_Task prompt_
Below are the entries; give again exactly the lines from the one mentioning "The Board may" through the one mentioning "Article 43.-Sittings", inclusive.

Page-level text extractions
--- START ---

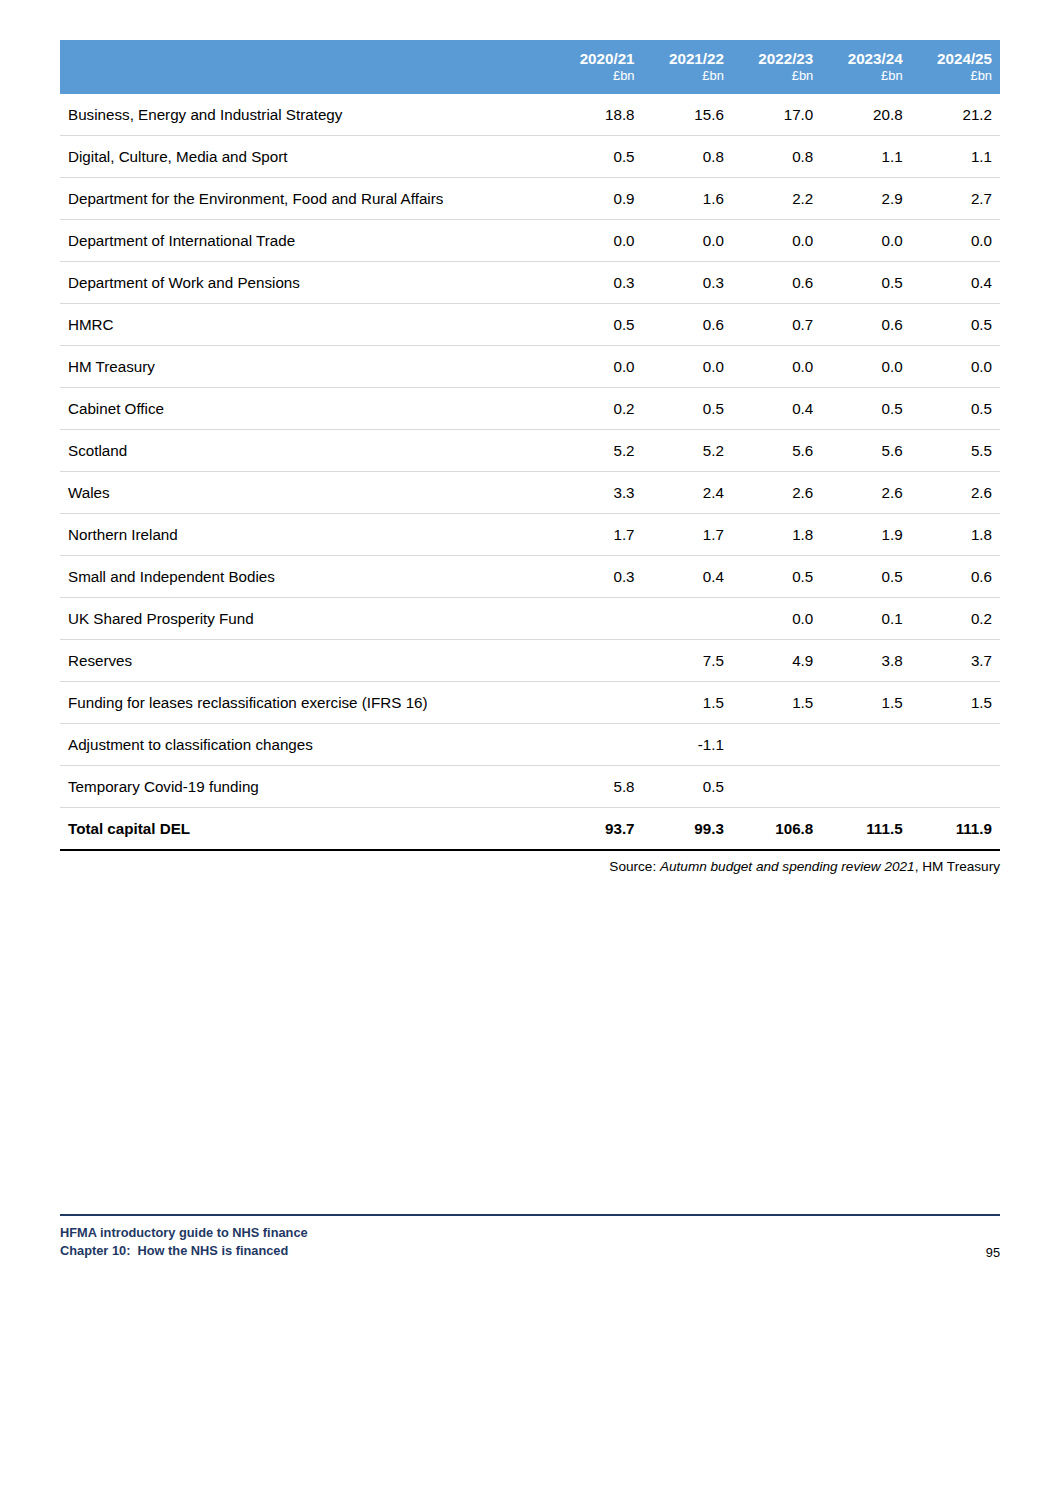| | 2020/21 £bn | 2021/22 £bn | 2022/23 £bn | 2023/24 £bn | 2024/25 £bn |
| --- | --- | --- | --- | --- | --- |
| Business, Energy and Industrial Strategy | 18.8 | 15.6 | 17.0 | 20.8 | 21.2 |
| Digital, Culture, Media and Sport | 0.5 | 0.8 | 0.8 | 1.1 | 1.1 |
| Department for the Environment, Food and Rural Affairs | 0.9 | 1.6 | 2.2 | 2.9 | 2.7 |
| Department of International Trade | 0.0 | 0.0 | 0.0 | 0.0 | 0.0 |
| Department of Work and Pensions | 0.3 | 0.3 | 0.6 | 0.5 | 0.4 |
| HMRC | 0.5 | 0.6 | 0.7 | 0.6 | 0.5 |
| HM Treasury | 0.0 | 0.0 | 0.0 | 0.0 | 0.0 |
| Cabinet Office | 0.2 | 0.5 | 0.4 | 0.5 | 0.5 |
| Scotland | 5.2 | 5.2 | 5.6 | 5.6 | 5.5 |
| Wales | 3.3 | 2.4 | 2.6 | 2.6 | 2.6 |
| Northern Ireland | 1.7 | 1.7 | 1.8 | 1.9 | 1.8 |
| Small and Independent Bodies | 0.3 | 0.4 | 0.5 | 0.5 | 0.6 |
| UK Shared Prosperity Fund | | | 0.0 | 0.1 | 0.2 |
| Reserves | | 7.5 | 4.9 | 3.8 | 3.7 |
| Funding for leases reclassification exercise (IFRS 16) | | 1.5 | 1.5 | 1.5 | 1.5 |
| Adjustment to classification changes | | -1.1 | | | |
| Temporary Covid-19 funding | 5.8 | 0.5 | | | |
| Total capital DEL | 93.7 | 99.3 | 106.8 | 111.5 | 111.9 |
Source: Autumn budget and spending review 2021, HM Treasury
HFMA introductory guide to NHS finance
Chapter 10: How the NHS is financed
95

--- END ---
--- START ---

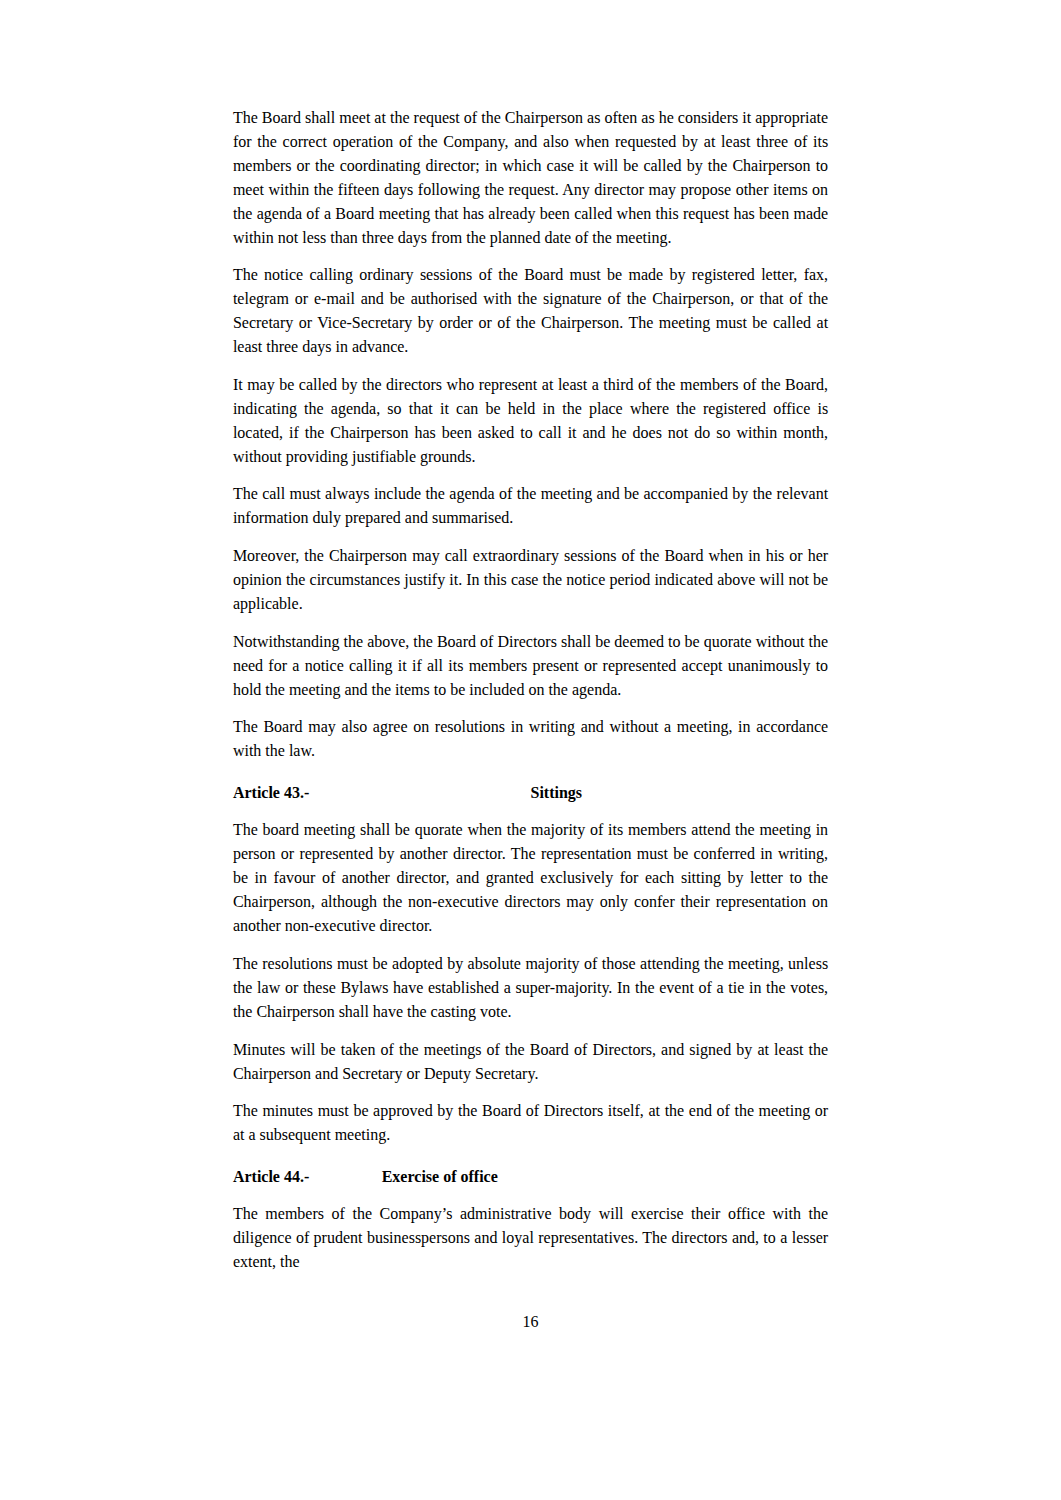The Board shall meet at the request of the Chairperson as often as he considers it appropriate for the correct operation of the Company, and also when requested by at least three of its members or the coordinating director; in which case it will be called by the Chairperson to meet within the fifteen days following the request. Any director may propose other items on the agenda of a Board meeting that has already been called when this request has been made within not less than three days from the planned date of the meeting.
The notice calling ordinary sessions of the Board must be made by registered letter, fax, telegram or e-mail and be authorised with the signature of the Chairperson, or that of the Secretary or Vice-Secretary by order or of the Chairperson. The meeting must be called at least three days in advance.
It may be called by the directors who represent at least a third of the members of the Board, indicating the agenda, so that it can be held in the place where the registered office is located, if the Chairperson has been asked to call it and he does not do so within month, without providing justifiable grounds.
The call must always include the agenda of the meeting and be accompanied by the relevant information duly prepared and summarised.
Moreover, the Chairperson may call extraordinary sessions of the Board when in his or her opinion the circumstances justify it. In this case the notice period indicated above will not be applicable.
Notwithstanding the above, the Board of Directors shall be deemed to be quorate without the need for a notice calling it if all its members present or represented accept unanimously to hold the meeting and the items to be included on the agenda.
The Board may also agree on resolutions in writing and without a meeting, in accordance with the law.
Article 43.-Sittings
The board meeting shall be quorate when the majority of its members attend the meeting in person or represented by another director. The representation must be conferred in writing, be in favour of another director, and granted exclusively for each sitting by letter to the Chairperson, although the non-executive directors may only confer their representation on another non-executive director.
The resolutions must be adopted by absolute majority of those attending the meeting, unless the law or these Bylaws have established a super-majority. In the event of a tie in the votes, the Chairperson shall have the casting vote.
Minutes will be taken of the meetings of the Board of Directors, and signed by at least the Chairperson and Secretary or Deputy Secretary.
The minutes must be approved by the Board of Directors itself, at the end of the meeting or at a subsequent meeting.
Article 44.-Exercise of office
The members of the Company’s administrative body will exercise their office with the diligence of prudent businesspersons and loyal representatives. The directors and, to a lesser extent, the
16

--- END ---
--- START ---

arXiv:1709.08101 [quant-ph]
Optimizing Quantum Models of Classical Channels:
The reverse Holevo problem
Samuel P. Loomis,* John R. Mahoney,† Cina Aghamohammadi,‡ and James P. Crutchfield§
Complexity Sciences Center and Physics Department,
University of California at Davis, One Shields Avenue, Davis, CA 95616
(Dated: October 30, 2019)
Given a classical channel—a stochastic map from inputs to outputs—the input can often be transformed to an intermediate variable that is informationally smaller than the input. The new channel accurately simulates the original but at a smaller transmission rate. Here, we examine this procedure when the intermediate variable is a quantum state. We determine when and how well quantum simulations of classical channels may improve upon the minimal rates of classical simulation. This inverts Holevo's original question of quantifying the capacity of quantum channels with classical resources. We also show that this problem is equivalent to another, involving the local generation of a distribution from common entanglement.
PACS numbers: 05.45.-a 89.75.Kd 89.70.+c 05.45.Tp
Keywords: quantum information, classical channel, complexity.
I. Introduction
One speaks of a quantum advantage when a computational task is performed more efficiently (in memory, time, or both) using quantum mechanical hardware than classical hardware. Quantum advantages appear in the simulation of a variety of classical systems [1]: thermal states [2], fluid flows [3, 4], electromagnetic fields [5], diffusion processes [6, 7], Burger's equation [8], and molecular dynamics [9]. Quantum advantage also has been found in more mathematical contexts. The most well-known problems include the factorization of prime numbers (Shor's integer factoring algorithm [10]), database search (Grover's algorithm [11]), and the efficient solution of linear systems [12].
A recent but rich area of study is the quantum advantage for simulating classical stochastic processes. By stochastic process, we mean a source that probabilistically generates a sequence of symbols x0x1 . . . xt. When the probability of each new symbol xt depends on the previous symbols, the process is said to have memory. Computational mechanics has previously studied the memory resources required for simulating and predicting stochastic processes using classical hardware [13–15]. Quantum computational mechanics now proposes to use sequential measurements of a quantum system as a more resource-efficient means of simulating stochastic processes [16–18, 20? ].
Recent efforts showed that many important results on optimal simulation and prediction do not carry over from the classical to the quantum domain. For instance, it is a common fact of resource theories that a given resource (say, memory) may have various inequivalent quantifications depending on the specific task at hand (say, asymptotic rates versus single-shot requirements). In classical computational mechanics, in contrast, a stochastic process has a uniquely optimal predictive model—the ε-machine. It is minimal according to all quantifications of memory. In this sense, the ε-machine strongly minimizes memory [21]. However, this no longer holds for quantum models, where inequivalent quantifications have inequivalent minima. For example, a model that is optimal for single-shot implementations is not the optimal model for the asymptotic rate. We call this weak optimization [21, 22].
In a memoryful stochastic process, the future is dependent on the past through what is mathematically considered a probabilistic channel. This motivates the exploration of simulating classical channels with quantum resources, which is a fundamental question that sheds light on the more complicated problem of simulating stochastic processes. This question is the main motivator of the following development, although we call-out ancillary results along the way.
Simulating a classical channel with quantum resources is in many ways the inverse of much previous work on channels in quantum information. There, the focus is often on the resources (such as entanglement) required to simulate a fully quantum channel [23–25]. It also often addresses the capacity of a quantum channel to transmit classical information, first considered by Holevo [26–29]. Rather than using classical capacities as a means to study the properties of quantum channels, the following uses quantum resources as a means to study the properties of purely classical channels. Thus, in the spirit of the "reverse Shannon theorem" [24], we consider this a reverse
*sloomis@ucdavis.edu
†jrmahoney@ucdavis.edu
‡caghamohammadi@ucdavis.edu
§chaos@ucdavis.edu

--- END ---

_Task answer_
The Board may also agree on resolutions in writing and without a meeting, in accordance with the law.
Article 43.-Sittings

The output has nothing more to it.